─── PROVIDED ENTRIES ───
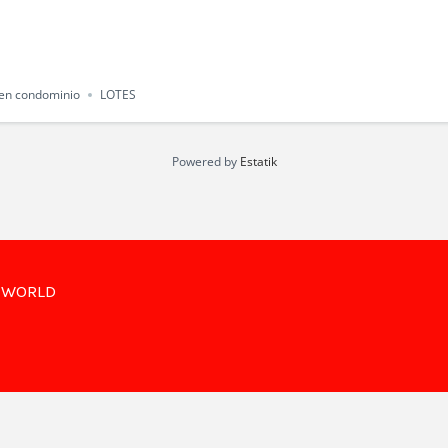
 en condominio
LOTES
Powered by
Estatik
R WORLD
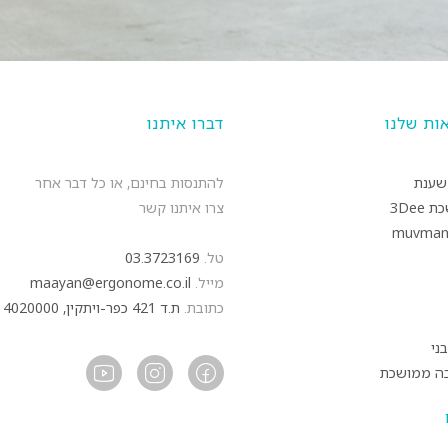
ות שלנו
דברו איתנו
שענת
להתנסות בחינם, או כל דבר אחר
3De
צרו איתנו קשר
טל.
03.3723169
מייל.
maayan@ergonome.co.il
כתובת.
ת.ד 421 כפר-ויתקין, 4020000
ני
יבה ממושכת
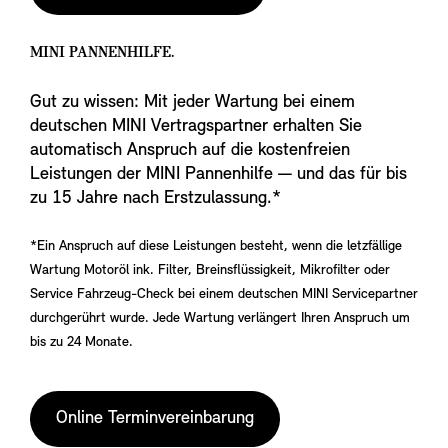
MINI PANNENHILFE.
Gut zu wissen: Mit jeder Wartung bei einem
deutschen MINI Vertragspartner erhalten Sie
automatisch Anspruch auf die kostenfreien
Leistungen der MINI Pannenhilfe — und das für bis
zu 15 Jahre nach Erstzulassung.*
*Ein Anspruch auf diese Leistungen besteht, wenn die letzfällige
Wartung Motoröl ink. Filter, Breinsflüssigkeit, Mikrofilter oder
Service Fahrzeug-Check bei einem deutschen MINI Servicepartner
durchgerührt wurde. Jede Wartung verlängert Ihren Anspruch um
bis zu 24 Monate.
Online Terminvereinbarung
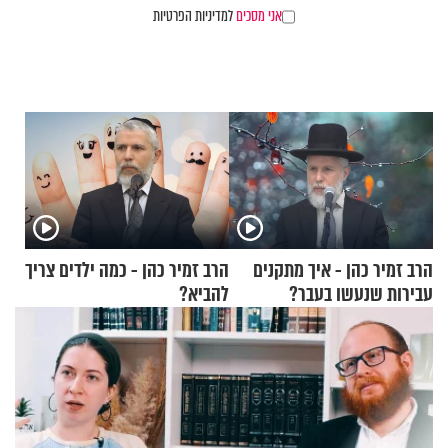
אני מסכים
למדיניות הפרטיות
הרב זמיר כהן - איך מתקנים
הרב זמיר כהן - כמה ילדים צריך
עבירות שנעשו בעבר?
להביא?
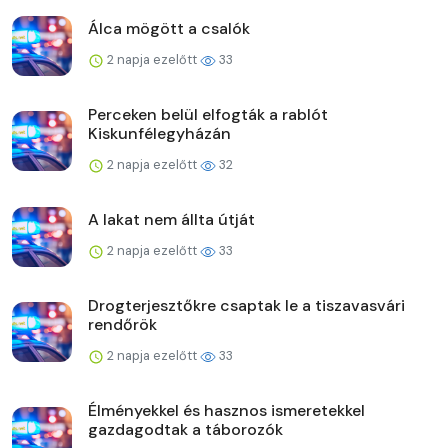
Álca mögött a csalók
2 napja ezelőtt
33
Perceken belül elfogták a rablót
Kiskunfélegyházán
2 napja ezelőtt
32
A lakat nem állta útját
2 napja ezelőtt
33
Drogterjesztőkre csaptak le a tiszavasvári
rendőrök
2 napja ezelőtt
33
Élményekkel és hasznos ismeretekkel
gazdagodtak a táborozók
───
─── PROVIDED ENTRIES ───
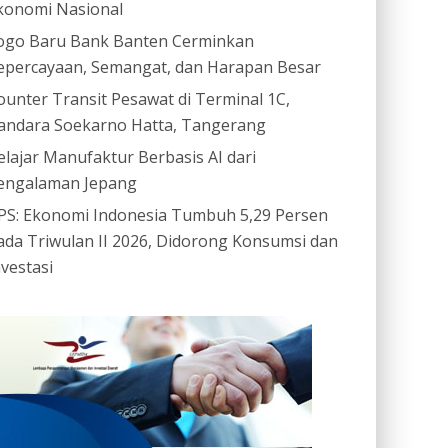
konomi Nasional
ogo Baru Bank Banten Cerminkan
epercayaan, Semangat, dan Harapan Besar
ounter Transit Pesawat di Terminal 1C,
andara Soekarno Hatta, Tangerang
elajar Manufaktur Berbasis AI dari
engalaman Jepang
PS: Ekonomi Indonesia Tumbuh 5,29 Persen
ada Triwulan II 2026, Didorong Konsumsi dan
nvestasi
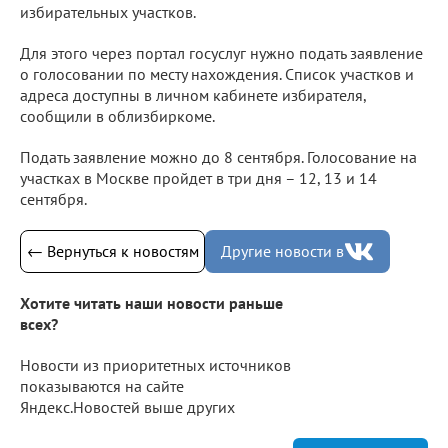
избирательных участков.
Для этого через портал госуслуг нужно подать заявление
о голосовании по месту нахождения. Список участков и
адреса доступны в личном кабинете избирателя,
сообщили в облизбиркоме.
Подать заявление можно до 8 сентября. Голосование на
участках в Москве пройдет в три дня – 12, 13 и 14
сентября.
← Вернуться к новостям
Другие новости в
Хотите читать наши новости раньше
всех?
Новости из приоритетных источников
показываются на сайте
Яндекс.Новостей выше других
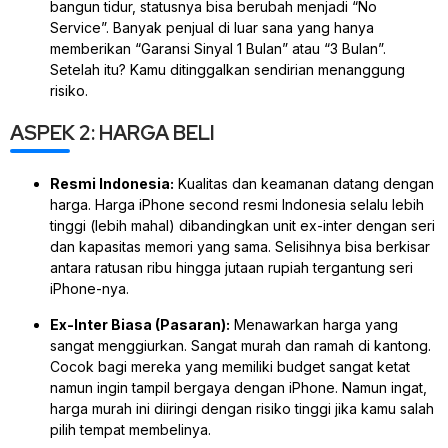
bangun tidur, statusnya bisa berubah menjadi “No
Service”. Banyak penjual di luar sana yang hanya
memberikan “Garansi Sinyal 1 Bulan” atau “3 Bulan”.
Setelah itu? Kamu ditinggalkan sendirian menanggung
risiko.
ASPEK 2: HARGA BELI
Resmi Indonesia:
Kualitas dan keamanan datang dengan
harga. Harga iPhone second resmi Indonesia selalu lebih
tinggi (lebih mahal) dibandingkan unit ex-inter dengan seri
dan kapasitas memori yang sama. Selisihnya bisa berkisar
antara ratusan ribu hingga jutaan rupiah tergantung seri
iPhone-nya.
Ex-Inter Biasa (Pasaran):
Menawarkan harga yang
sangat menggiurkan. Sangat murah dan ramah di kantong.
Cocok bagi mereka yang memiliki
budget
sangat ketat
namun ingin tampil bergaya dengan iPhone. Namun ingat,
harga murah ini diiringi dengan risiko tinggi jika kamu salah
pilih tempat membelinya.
───
▸ TASK DIRECTIONS:
The answer must consist of every line from the entries above that contains the string "lebih".

▸ OUTPUT BELOW:
harga. Harga iPhone second resmi Indonesia selalu lebih
tinggi (lebih mahal) dibandingkan unit ex-inter dengan seri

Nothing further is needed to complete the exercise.